Acceleration of tracer and light particles in compressible homogeneous isotropic turbulence

TL;DR

This study investigates how tracer and light particles accelerate in compressible isotropic turbulence using DNS data up to Mach 1, revealing distinct acceleration behaviors linked to flow structures near shocklets.

Contribution

It provides new insights into particle acceleration statistics in compressible turbulence, highlighting differences between tracer and light particles and their relation to flow features.

Findings

Flatness factor of acceleration increases with Mach number for tracers.

Light particles show a maximum in acceleration flatness at Mach 0.6.

Acceleration skewness varies differently for tracers and light particles with Mach number.

Abstract

The accelerations of tracer and light particles in compressible homogeneous isotropic turbulence (CHIT) is investigated by using data from direct numerical simulations (DNS) up to turbulent Mach number $M_t =1$. For tracer particles, the flatness factor of acceleration components, $F_a$, increases gradually for $M_t \in [0.3, 1]$. On the contrary, $F_a$ for light particles develops a maximum around $M_t \sim 0.6$. The PDF of longitudinal acceleration of tracers is increasingly skewed towards the negative value as $M_t$ increases.
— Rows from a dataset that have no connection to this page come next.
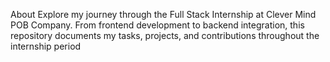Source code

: About
Explore my journey through the Full Stack Internship at Clever Mind POB Company. From frontend development to backend integration, this repository documents my tasks, projects, and contributions throughout the internship period
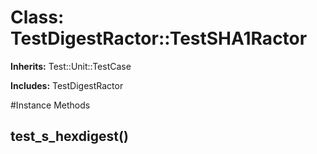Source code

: # Class: TestDigestRactor::TestSHA1Ractor
**Inherits:** Test::Unit::TestCase
    
**Includes:** TestDigestRactor
  




#Instance Methods
## test_s_hexdigest() [](#method-i-test_s_hexdigest)

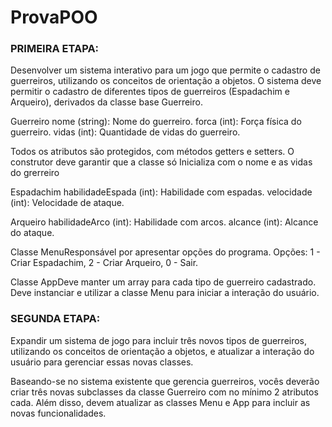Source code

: # ProvaPOO
### PRIMEIRA ETAPA:
Desenvolver um sistema interativo para um jogo que permite o cadastro de guerreiros, utilizando os conceitos de orientação a objetos.
O sistema deve permitir o cadastro de diferentes tipos de guerreiros (Espadachim e Arqueiro), derivados da classe base Guerreiro.

Guerreiro
nome (string): Nome do guerreiro.
forca (int): Força física do guerreiro.
vidas (int): Quantidade de vidas do guerreiro.

Todos os atributos são protegidos, com métodos getters e setters.
O construtor deve garantir que a classe só Inicializa com o nome e as vidas do grerreiro

Espadachim
habilidadeEspada (int): Habilidade com espadas.
velocidade (int): Velocidade de ataque.

Arqueiro
habilidadeArco (int): Habilidade com arcos.
alcance (int): Alcance do ataque.

Classe MenuResponsável por apresentar opções do programa.
Opções: 1 - Criar Espadachim, 2 - Criar Arqueiro, 0 - Sair.

Classe AppDeve manter um array para cada tipo de guerreiro cadastrado.
Deve instanciar e utilizar a classe Menu para iniciar a interação do usuário.


### SEGUNDA ETAPA:
Expandir um sistema de jogo para incluir três novos tipos de guerreiros, utilizando os conceitos de orientação a objetos, e atualizar a interação do usuário para gerenciar essas novas classes.

Baseando-se no sistema existente que gerencia guerreiros, vocês deverão criar três novas subclasses da classe Guerreiro com no mínimo 2 atributos cada. Além disso, devem atualizar as classes Menu e App para incluir as novas funcionalidades.

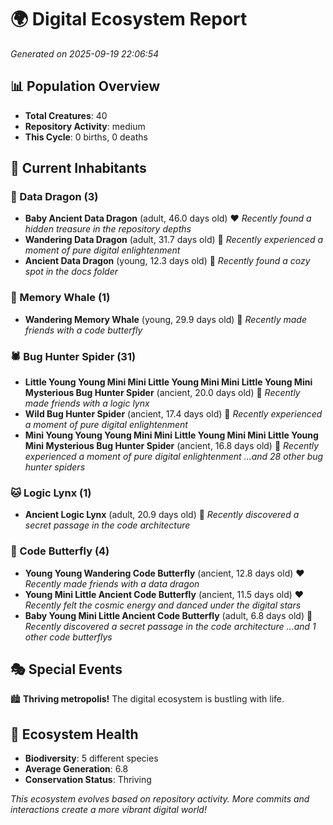 # 🌍 Digital Ecosystem Report
*Generated on 2025-09-19 22:06:54*

## 📊 Population Overview
- **Total Creatures**: 40
- **Repository Activity**: medium
- **This Cycle**: 0 births, 0 deaths

## 👥 Current Inhabitants

### 🐉 Data Dragon (3)
- **Baby Ancient Data Dragon** (adult, 46.0 days old) ❤️
  *Recently found a hidden treasure in the repository depths*
- **Wandering Data Dragon** (adult, 31.7 days old) 💛
  *Recently experienced a moment of pure digital enlightenment*
- **Ancient Data Dragon** (young, 12.3 days old) 💚
  *Recently found a cozy spot in the docs folder*

### 🐋 Memory Whale (1)
- **Wandering Memory Whale** (young, 29.9 days old) 💚
  *Recently made friends with a code butterfly*

### 🕷️ Bug Hunter Spider (31)
- **Little Young Young Mini Mini Little Young Mini Mini Little Young Mini Mysterious Bug Hunter Spider** (ancient, 20.0 days old) 💛
  *Recently made friends with a logic lynx*
- **Wild Bug Hunter Spider** (ancient, 17.4 days old) 💛
  *Recently experienced a moment of pure digital enlightenment*
- **Mini Young Young Young Mini Mini Little Young Mini Mini Little Young Mini Mysterious Bug Hunter Spider** (ancient, 16.8 days old) 💛
  *Recently experienced a moment of pure digital enlightenment*
  *...and 28 other bug hunter spiders*

### 🐱 Logic Lynx (1)
- **Ancient Logic Lynx** (adult, 20.9 days old) 💛
  *Recently discovered a secret passage in the code architecture*

### 🦋 Code Butterfly (4)
- **Young Young Wandering Code Butterfly** (ancient, 12.8 days old) ❤️
  *Recently made friends with a data dragon*
- **Young Mini Little Ancient Code Butterfly** (ancient, 11.5 days old) ❤️
  *Recently felt the cosmic energy and danced under the digital stars*
- **Baby Young Mini Little Ancient Code Butterfly** (adult, 6.8 days old) 💚
  *Recently discovered a secret passage in the code architecture*
  *...and 1 other code butterflys*

## 🎭 Special Events

🏙️ **Thriving metropolis!** The digital ecosystem is bustling with life.

## 🔬 Ecosystem Health
- **Biodiversity**: 5 different species
- **Average Generation**: 6.8
- **Conservation Status**: Thriving

*This ecosystem evolves based on repository activity. More commits and interactions create a more vibrant digital world!*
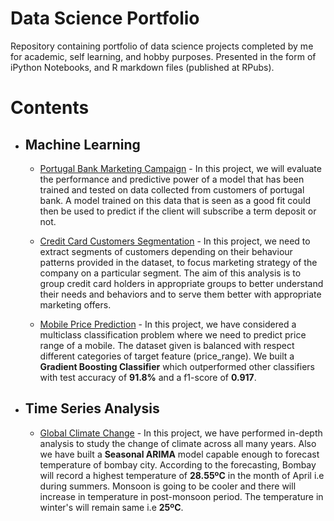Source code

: # Data Science Portfolio
Repository containing portfolio of data science projects completed by me for academic, self learning, and hobby purposes. Presented in the form of iPython Notebooks, and R markdown files (published at RPubs).

# Contents

* ## Machine Learning 
  * [Portugal Bank Marketing Campaign](https://github.com/arun2728/data-science-portfolio/tree/main/Portugal%20Bank%20Marketing%20Campaign) - In this project, we will evaluate the performance and predictive power of a model that has been trained and tested on data collected from customers of portugal bank. A model trained on this data that is seen as a good fit could then be used to predict if the client will subscribe a term deposit or not.
  
  * [Credit Card Customers Segmentation](https://github.com/arun2728/data-science-portfolio/tree/main/Customer%20Segmentation) - In this project, we need to extract segments of customers depending on their behaviour patterns provided in the dataset, to focus marketing strategy of the company on a particular segment. The aim of this analysis is to group credit card holders in appropriate groups to better understand their needs and behaviors and to serve them better with appropriate marketing offers.
  
  * [Mobile Price Prediction](https://github.com/arun2728/data-science-portfolio/tree/main/Mobile%20Price%20Classification#mobile-price-prediction) - In this project, we have considered a  multiclass classification problem where we need to predict price range of a mobile. The dataset given is balanced with respect different categories of target feature (price_range). We built a **Gradient Boosting Classifier** which outperformed other classifiers with test accuracy of **91.8%** and a f1-score of **0.917**.

* ## Time Series Analysis

  * [Global Climate Change](https://github.com/arun2728/data-science-portfolio/tree/main/Global%20Climate%20Change) - In this project, we have performed in-depth analysis to study the change of climate across all many years. Also we have built a **Seasonal ARIMA** model capable enough to forecast temperature of bombay city. According to the forecasting, Bombay will record a highest temperature of **28.55ºC** in the month of April i.e during summers. Monsoon is going to be cooler and there will increase in temperature in post-monsoon period. The temperature in winter's will remain same i.e **25ºC**.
By contrast, for light particles, the skewness factor of longitudinal acceleration, $S_a$, firstly becomes more negative with the increase of $M_t$, and then goes back to $0$ when $M_t$ is larger than $0.6$. Similarly, differences among tracers and light particles appear also in the zero-crossing time of acceleration correlation. It is argued that all these phenomenons are intimately linked to the flow structures in compression regions, e.g. close to shocklets.